In this project, the investigator provides a new Bayesian simulation toolkit that allows economists to study a variety of economic models which are difficult to quantify due to their computational complexity. Major technical difficulties include intractable likelihoods full of multiple peaks and thin winding ridges, separated by wide zero-probability regions.
An important reason for providing a completely new set of simulation tools relates to the estimation of the two regime-switching general equilibrium models proposed here. In the process of estimating these models the investigator identifies several puzzling results. It is tempting to infer that such undesirable results are a reflection of some fundamental defects of the kind of macroeconomic models studied in the literature. This inference turns out to be incorrect. The investigator's discovery is that the likelihood functions and the posterior distributions are far more complicated than what existing Monte Carlo Markov Chain (MCMC) techniques can handle. The puzzling estimates are not a reflection of the model's property itself, but rather are predominantly a consequence of the inadequacy of the current computational techniques available to macroeconomists.
To meet this challenge the investigator develops a more complete treatment of estimation techniques. The proposed research is designed to avoid the aforementioned problems inherent in economic models. In particular, it consists of three main components. (1) The investigator develops two structural models that explicitly address the impact of the recent turmoil in housing and financial markets on the macroeconomy and the effect of subsequent policy interventions. (2) To obtain accurate estimation techniques for these models the investigator develops a new set of MCMC techniques, addressing a combination of multiple local peaks, thin winding ridges, and a high-dimensional parameter pace which often makes it very difficult and frequently infeasible to utilize existing MCMC algorithms. (3) To make the new methods accessible to the general public the investigator develops a toolkit that comprises a dynamic scheduler that allows exploitation of parallel computation required by many modern quantitative economic applications. This general toolkit can be applied to a wide range of economic problems beyond the new models discussed in this proposal.
Macroeconomic models that can be utilized to address the current economic problems and the relevant policy recipes are, inevitably, complicated. It is well-known that the accurate estimation of such models poses an extraordinarily challenging task since the standard methods used in the macroeconomic literature can fail when the model becomes almost intractable. To avoid distortion of the economic implications from the model itself, the proposed new computational techniques are needed. This will permit researchers to achieve a high level of inferential accuracy so that computational inaccuracy does not contaminate or compromise the model's economic meaning and subsequent policy recommendations.

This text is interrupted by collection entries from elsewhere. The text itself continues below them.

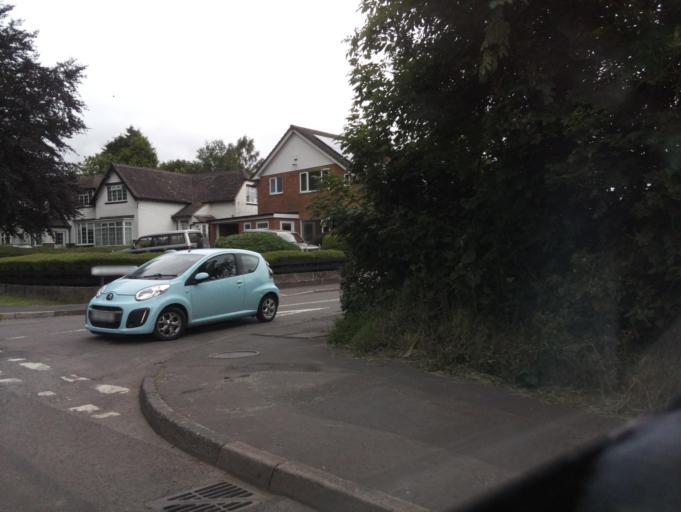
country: GB
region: England
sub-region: Derbyshire
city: Swadlincote
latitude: 52.7778
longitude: -1.5405
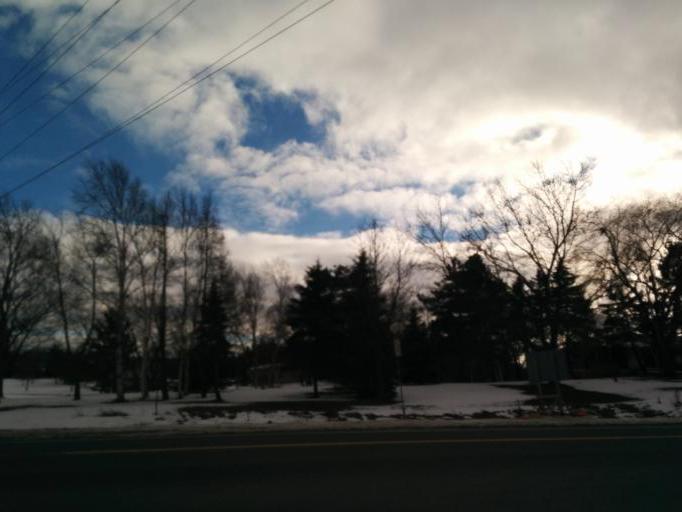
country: CA
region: Ontario
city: Ancaster
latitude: 42.9472
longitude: -79.8689
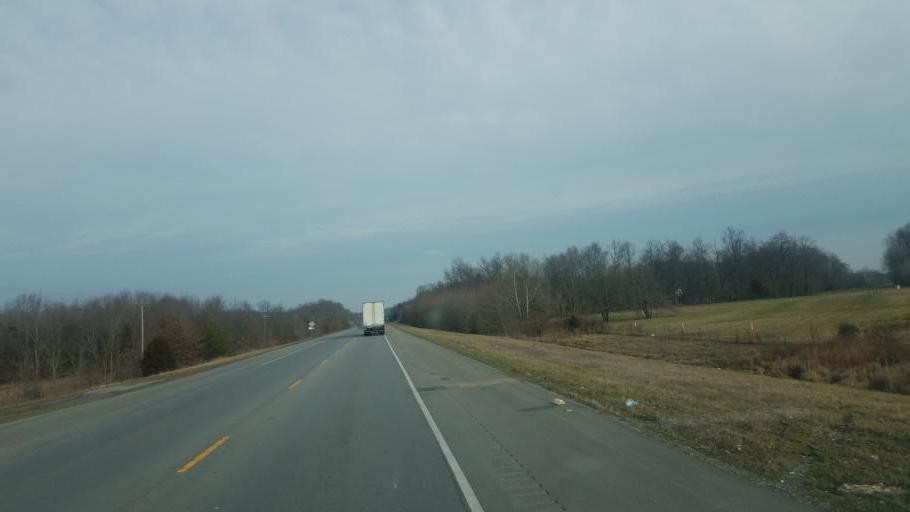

The ultimate goal of the proposal is to make the toolkit available to academic and government researchers, as well as graduate students, and to allow researchers to estimate various structural models to address pertinent and pressing policy questions with relatively simple resources. Writing a parallelized computer program for each economic application is a challenging and time-consuming task even to a seasoned programmer; many economists simply do not have the time or the computer skills to write the source code that takes advantage of parallel computing and general grid usability. The proposed toolkit will eliminate the need to invest time on writing a sophisticated program for each and every economic application.
The architecture of the proposed toolkit is designed to be general enough to have a significant broader impact. The final product, once completed, allows researchers to estimate a multitude of macroeconomic models beyond the two models studied in the proposal and beyond current linear models whose breadth and depth are often comprised by computational difficulties. Examples of more challenging economic models usable for policy analysis in the current economic environment are nonlinear structural economic models, large nonlinear econometric models, dynamic learning models, and robustness analysis that allows for model misspecification.